I knew Ron and Maylene Bjornson, who lived out on the Burl Creek Road and had teenagers to support. “The college has a bigger force during the day, don't they?”

“Right,” Dustin said, and grinned again. “All two of them.”

I seemed to recall as much from one of Carla's numerous stories. But with a faculty of only thirty, and a total enrollment just under five hundred students, there wasn't any need. Until now.

“What's going on at the campus?” I asked, though I planned on heading there next.

Dustin shook his head. “I haven't been out there this morning. I suppose everybody's pretty upset. Do you suppose they'll cancel the dedication?”

“I don't know,” I answered grimly. If that happened,
our special section was also canceled. I needed an answer fast. “Look, Dustin,” I said, catching a few phrases from Milo in his office, “it sounds as if the Sheriff isn't going to be able to see me for a while. Is there anything else you can tell me that I can use for the paper? What about Mrs. Rasmussen and the rest of the family? How are they taking it?”

Dustin didn't know that, either. Milo had driven the short distance down the highway to inform Marlys Rasmussen of her husband's tragic demise. Dustin guessed that Beau was home when the Sheriff came by. As for the Rasmussen daughter, Dustin didn't know they had one.

“Dodge called the Snohomish County Sheriff's office and had somebody go to Snohomish and tell Mr. Rasmussen Sr.
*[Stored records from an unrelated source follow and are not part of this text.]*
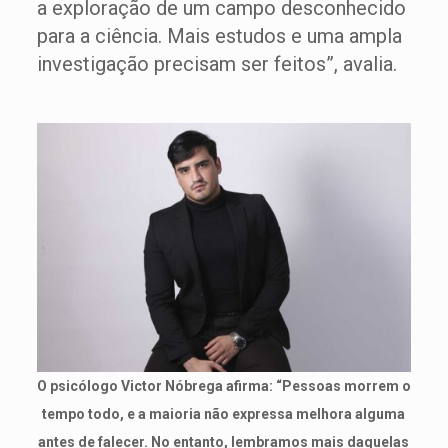
a exploração de um campo desconhecido
para a ciência. Mais estudos e uma ampla
investigação precisam ser feitos”, avalia.
O psicólogo Victor Nóbrega afirma: “Pessoas morrem o
tempo todo, e a maioria não expressa melhora alguma
antes de falecer. No entanto, lembramos mais daquelas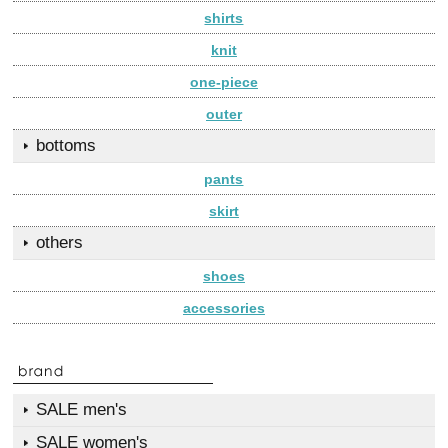
shirts
knit
one-piece
outer
bottoms
pants
skirt
others
shoes
accessories
SALE men's
SALE women's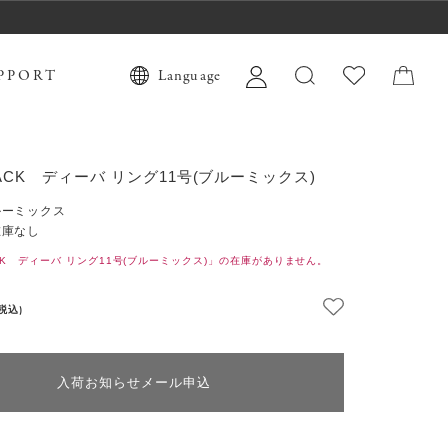
PPORT
Language
JACK ディーバ リング11号(ブルーミックス)
ルーミックス
在庫なし
ACK ディーバ リング11号(ブルーミックス)」の在庫がありません。
(税込)
入荷お知らせメール申込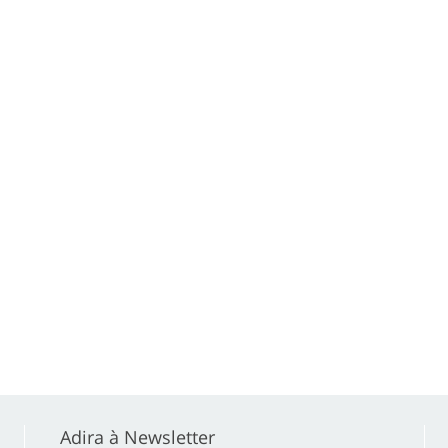
Adira à Newsletter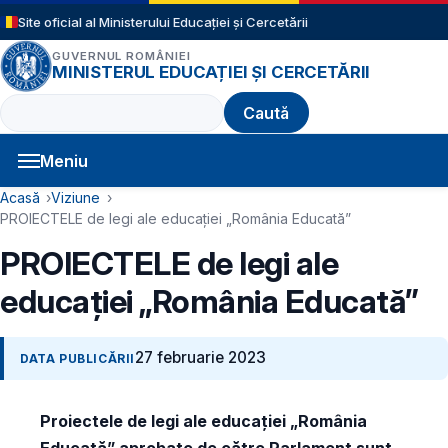
Sari la conținutul principal
Site oficial al Ministerului Educației și Cercetării
GUVERNUL ROMÂNIEI
MINISTERUL EDUCAȚIEI ȘI CERCETĂRII
Caută
Meniu
Navigație principală
Cale de navigare
Acasă
Viziune
PROIECTELE de legi ale educației „România Educată”
PROIECTELE de legi ale
educației „România Educată”
27 februarie 2023
DATA PUBLICĂRII
Proiectele de legi ale educației „România
Educată” aprobate de către Parlament sunt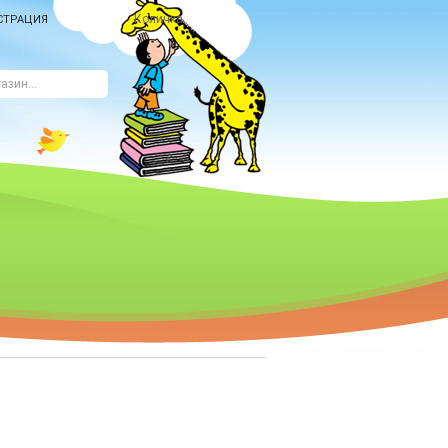
Количка
СТРАЦИЯ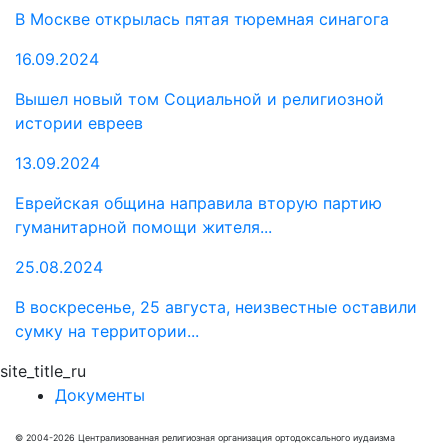
В Москве открылась пятая тюремная синагога
16.09.2024
Вышел новый том Социальной и религиозной
истории евреев
13.09.2024
Еврейская община направила вторую партию
гуманитарной помощи жителя...
25.08.2024
В воскресенье, 25 августа, неизвестные оставили
сумку на территории...
site_title_ru
Документы
© 2004-2026 Централизованная религиозная организация ортодоксального иудаизма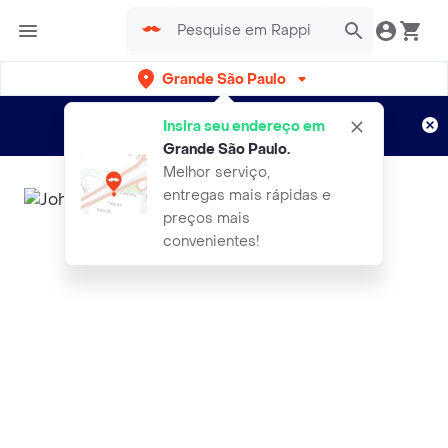
Grande São Paulo
Cadastre-se
Novo no Rappi?
e aproveite...
Insira seu endereço em
Entregas grátis por 15 dias!
Aplicam T&C
Grande São Paulo
.
Melhor serviço,
entregas mais rápidas e
preços mais
convenientes!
He must be a pretty old geezer.”

I hazarded a guess. “Close to ninety, maybe. Einar Jr. turned sixty-four in April.” I'd done my homework before walking over to the Sheriff's. “I'll check in with you folks before we go to press,” I said, getting to my feet and darting a glance in the direction of Milo's open door. “Right now I should go over to the campus. Thanks, Dustin.”

“Sure,” the deputy responded, also rising and making what looked like a little bow. “Sorry I couldn't be more help. But we're just getting our feet wet.”

“Right.” I hoped my smile was encouraging. The truth was that I felt Milo and company weren't even close to the water. I walked back up Front Street, got into the Jag, and drove out to the college.

It had drizzled a bit during the night, and the freshly planted lawns glistened under the morning sun. This time I parked behind the RUB in the designated visitors' place. Then I headed for the Ad Building and Nat Cardenas's office.

The president's secretary, Cynthia Kittikachorn, is an exotic young woman who was born in Thailand but raised
in Tacoma. Her languid air doesn't inspire confidence, but I'm told that she's very efficient. When I arrived, she had the phone propped between her shoulder and one ear, and was diagramming what looked like a family tree on a legal pad.

“I've no idea when he'll be free,” Cynthia said into the phone, her voice musical but detached. “I suggest you call back around four.” She hung up and turned to me. “Reporters, from Seattle and everywhere else. Why don't they stick to their own crimes and leave us alone? The phone hasn't stopped ringing all morning.” Her usual air of languor wasn't evident this morning.